At the Ad Dawr clinic, nurses Hassan Mohammed al-Duri and Shema Kazem Alwan said: "We have never seen Izzat Ibrahim."
Asked about the flurry of denials, interior ministry spokesman Colonel Adnan Abdelrahman, who had previously confirmed the arrest and provided abundant details about its circumstances, said: "Call the defense ministry because these are the people who told us this story."
The US military said it did not have custody of Ibrahim, adding its troops were not involved in any such operation and no Iraqi official had informed any American officials of his arrest.
Rear Admiral Greg Slavonic said this would have been unusual if he had been captured due to the high degree of cooperation between US and Iraqi forces.
He said there was no record of any US tanks or aircraft supporting the Iraqi operation to capture Ibrahim, despite claims by an interior ministry spokesman and a national guard commander that US forces had taken part.
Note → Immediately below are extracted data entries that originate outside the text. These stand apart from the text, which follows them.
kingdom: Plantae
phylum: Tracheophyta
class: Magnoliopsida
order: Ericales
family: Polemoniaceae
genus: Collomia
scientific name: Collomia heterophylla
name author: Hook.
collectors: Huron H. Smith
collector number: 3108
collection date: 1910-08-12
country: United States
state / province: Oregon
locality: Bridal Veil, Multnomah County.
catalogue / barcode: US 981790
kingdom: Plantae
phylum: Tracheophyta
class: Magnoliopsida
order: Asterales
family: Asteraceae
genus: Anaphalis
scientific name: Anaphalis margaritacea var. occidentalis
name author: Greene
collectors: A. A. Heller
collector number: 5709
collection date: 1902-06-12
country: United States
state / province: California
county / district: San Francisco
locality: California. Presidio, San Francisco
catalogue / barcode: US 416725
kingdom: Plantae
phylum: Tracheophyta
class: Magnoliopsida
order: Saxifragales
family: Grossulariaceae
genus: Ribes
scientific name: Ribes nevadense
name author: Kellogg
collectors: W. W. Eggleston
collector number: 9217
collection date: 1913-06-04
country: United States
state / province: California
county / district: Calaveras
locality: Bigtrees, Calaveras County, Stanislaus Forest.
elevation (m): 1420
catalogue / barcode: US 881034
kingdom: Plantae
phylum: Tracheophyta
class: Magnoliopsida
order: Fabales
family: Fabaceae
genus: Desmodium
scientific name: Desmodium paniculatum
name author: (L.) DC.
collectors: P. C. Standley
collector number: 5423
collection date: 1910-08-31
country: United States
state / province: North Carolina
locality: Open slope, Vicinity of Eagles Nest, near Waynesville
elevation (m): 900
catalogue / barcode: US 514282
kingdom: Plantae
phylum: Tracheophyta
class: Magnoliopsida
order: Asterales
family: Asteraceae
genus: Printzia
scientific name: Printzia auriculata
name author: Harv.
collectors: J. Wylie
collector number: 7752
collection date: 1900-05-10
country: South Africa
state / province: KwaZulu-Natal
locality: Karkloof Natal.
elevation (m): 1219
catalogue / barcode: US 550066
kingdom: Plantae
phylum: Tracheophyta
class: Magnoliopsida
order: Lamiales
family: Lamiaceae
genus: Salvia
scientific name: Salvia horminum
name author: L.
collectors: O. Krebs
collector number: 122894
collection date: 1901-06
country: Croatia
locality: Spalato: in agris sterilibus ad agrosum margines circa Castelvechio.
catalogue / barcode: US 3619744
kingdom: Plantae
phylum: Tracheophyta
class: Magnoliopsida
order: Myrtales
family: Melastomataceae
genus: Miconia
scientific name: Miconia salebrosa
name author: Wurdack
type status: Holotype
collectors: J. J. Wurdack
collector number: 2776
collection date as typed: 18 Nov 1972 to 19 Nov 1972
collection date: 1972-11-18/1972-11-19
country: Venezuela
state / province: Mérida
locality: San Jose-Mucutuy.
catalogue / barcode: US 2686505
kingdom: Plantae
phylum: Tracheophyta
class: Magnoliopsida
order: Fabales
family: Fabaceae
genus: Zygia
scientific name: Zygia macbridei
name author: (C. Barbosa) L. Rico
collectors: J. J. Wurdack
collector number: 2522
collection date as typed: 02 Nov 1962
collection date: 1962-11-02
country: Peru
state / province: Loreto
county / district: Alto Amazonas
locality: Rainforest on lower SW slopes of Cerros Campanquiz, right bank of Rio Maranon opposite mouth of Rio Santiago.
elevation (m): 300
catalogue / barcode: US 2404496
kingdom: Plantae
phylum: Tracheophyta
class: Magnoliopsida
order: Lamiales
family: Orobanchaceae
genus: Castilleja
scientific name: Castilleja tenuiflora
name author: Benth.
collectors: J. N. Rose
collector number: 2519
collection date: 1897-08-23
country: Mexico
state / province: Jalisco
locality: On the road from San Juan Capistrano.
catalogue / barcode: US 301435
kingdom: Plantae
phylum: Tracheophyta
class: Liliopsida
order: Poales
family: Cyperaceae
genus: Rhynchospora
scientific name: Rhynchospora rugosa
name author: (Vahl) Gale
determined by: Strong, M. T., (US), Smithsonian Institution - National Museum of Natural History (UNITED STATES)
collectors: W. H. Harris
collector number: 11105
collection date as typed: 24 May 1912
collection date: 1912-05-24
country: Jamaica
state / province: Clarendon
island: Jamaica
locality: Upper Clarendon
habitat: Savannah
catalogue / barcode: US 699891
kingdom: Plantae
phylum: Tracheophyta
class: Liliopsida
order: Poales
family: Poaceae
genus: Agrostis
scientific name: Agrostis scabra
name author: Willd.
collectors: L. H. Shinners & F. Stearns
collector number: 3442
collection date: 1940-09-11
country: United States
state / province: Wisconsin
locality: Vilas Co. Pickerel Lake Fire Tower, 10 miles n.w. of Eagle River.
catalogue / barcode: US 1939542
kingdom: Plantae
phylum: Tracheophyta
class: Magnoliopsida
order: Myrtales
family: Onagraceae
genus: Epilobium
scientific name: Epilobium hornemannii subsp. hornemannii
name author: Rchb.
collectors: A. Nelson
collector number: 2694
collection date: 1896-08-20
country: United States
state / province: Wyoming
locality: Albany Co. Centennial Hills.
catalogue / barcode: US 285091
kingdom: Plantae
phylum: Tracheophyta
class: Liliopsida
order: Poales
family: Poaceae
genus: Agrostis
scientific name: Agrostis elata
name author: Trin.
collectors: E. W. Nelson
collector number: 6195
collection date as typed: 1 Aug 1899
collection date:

Several Iraqi officials appearing on Arab television networks had insisted Ibrahim was in the custody of the national guard, claiming this operation was a huge boost for the country's embattled security apparatus.
Saddam's longtime deputy, Ibrahim is ranked number six in the deck of cards of most wanted officials issued after last year's US-led invasion.
His capture would have been the most high-profile coup for the coalition in Iraq since the announcement on December 13 of the capture of Saddam, who was found hiding in a hole on a farm in the same village of Ad-Dawr.
Washington has accused him of using Saddam's hidden stashes of hard currency to buy jobless Iraqis to serve as the insurgency's footsoldiers, although top US brass has since reckoned his illness was incompatible with a lead role in the insurgency.